Mob behaviour is characterised by being reactive and where individuals try to “outdo” the behaviour of their fellows under the cover of being anonymous. But it needs a sufficient number of individuals to reach some critical mass to qualify as a mob. It is visible in the positive sense during rapturous calls for an encore after a concert and in the reaction to high oratory. Or it shows up in a negative way in the behaviour of a lynch mob or in the reaction to the speech of a demagogue. It has shown up in the on-line, “mob-bullying” by social media of some vulnerable teenagers which has even led to their suicides. It shows up with the internet trollls hovering on the fringes looking for a “mob” to join on-line.

A member of a mob gains anonymity in the crowd and his individual actions – while contributing to the behaviour of the mob as a whole – are no longer identifiable as the actions of a specific individual. More importantly the individual behaviour is not subject to identification or to being sanctioned. Just as with a stampeding herd of impala being chased by a predator, it is anonymity and running faster than your neighbour but still staying within the mob which provides this perception of protection. It is this feeling of being protected – I think – which switches off the normal human need for risk assessment and rational judgement to be applied before actions and which shifts behaviour away from the conscious plane. Aping and “outdoing” your “neighbour” from within the mob is then prioritised over the exercise of mind and judgement.

A new study shows that what we “like” on social media clearly exhibits a “herd mentality” and depends mainly on what others before us and around us have “liked”. It seems that random “dislikes” however are compensated for.

Lev Muchnik, Sinan Aral and Sean J. Taylor, Social influence bias: a randomized experiment. Science. Vol. 341, 9 August 2013, p. 647. doi: 10.1126/science.1240466

(The paper is paywalled but there is a related discussion here  with the authors about “The effect of free access on the diffusion of scholarly ideas”)

AbstractOur society is increasingly relying on the digitized, aggregated opinions of others to make decisions. We therefore designed and analyzed a large-scale randomized experiment on a social news aggregation Web site to investigate whether knowledge of such aggregates distorts decision-making. Prior ratings created significant bias in individual rating behavior, and positive and negative social influences created asymmetric herding effects. Whereas negative social influence inspired users to correct manipulated ratings, positive social influence increased the likelihood of positive ratings by 32% and created accumulating positive herding that increased final ratings by 25% on average. This positive herding was topic-dependent and affected by whether individuals were viewing the opinions of friends or enemies. A mixture of changing opinion and greater turnout under both manipulations together with a natural tendency to up-vote on the site combined to create the herding effects. Such findings will help interpret collective judgment accurately and avoid social influence bias in collective intelligence in the future.

ScienceNews writes:

When rating things online, people tend to follow the herd. A single random “like” can influence a comment’s score at a social news site, researchers report in the Aug. 9 Science.

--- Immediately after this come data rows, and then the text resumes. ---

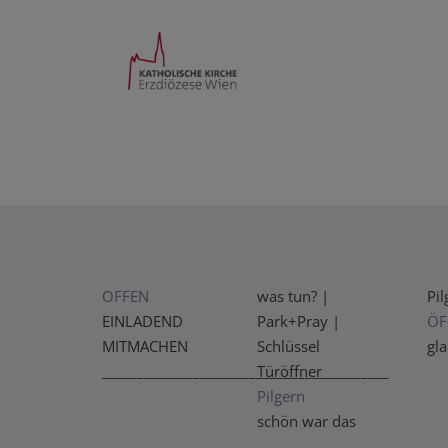
OFFEN
was tun? |
Pi
EINLADEND
Park+Pray |
ÖF
MITMACHEN
Schlüssel
gl
_________________________________________
Türöffner
Pilgern
schön war das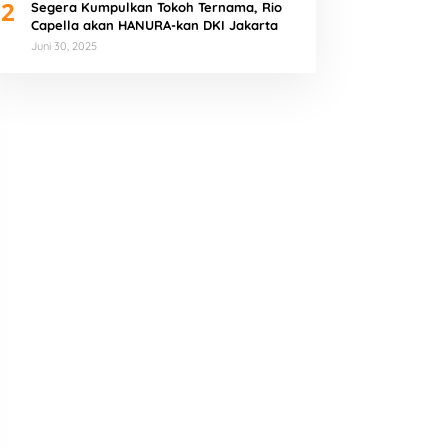
2
Segera Kumpulkan Tokoh Ternama, Rio
Capella akan HANURA-kan DKI Jakarta
Juni 30, 2025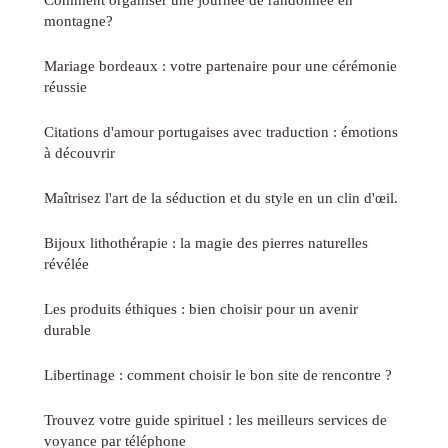
montagne?
Mariage bordeaux : votre partenaire pour une cérémonie
réussie
Citations d'amour portugaises avec traduction : émotions
à découvrir
Maîtrisez l'art de la séduction et du style en un clin d'œil.
Bijoux lithothérapie : la magie des pierres naturelles
révélée
Les produits éthiques : bien choisir pour un avenir
durable
Libertinage : comment choisir le bon site de rencontre ?
Trouvez votre guide spirituel : les meilleurs services de
voyance par téléphone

Users of the site discuss news articles and rate each other’s comments with “up votes” (positive ratings) and “down votes” (negative ratings). Votes affect each comment’s overall score. To test whether previous ratings sway users, Sinan Aral of MIT and colleagues randomly assigned all comments submitted to the site over a five-month period an up vote, a down vote or no vote.

An unearned up vote packed a surprising punch. The first person to view a randomly liked comment was 32 percent more likely to rate it positively than to do the same with a comment that had received no vote. In the long run, boosted comments’ final scores were 25 percent higher than scores of untouched comments. Random negative votes did not affect a comment’s final rating because users compensated with extra up votes.

The findings may help researchers analyze herding behavior or manipulation in other kinds of rating systems, including electoral polls and stock market predictions, the authors suggest.